Pada titik ini, semuanya bisa berakhir di situ, tetapi mekanisme margin call berperan. Broker memantau kondisi akun trader dengan posisi short dan, ketika kerugian melebihi batas yang diizinkan, mereka secara paksa menutup posisi tersebut. Ini berarti secara otomatis membeli aset pada harga saat ini — langsung, tanpa negosiasi. Tentu saja, ini semakin meningkatkan permintaan dan mendorong harga lebih tinggi. Gelombang penutupan posisi paksa ini memicu aktivasi stop-loss dan margin call baru. Terbentuklah lingkaran setan: semakin tinggi harga naik, semakin banyak short yang dilikuidasi, dan harga semakin cepat melambung.

Contoh Sejarah: dari GME hingga Ledakan Kripto

Contoh paling terkenal dari short-squeeze dalam sejarah modern adalah kisah GameStop (GME) pada tahun 2021. Investor ritel yang berkoordinasi melalui media sosial mulai membeli saham perusahaan secara massal. Harga melonjak dari $20 ke $483 hanya dalam beberapa hari. Banyak dana yang bertaruh pada penurunan GME terpaksa membeli kembali saham dengan harga yang meningkat, yang semakin mempercepat spiral kenaikan.

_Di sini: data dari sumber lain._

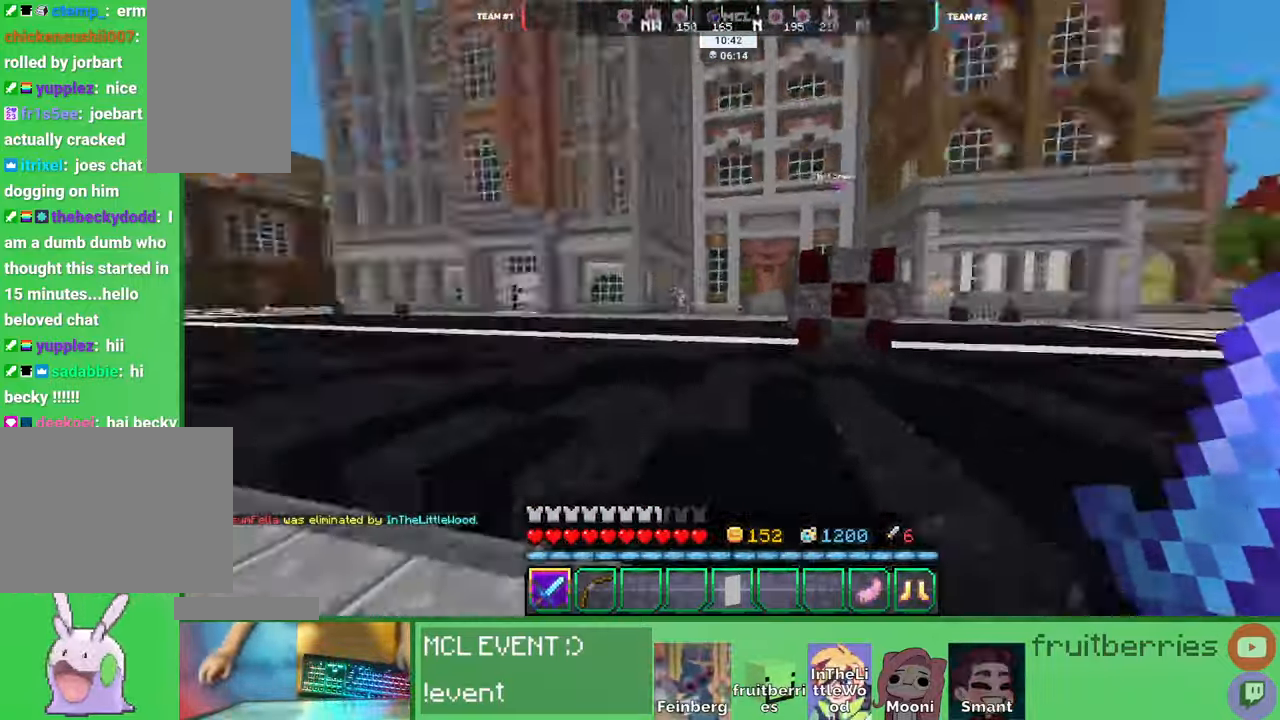
{"keys": ["a", "w"], "mouse": [], "events": [[150, "space", "down"], [333, "w", "up"], [366, "space", "up"], [433, "w", "down"]]}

Pasar kripto menunjukkan pola serupa, bahkan lebih ekstrem. Bitcoin dan altcoin sering menjadi objek short-squeeze, terutama di platform futures yang menggunakan leverage tinggi. Saat periode volatilitas tinggi, terjadi likuidasi berantai, di mana satu short setelah lainnya tersentak, menciptakan lonjakan harga parabola. Peristiwa ini terjadi karena volume short di pasar kripto sering tidak seimbang dengan open interest dan likuiditas di platform tertentu.

Sinyal Praktis untuk Trader

Trader berpengalaman belajar mengenali kondisi yang mendahului short-squeeze. Pertama, pantau metrik rasio short terbuka terhadap seluruh posisi. Jika persentase posisi short secara tidak wajar tinggi, bahkan kenaikan kecil harga bisa memicu reaksi berantai. Sinyal kedua adalah lonjakan volume likuidasi di pasar futures. Ketika platform mulai menutup posisi short secara besar-besaran, ini sering menandai awal pergerakan. Sinyal ketiga adalah peningkatan volume perdagangan saat harga naik, terutama saat muncul berita atau terobosan teknis.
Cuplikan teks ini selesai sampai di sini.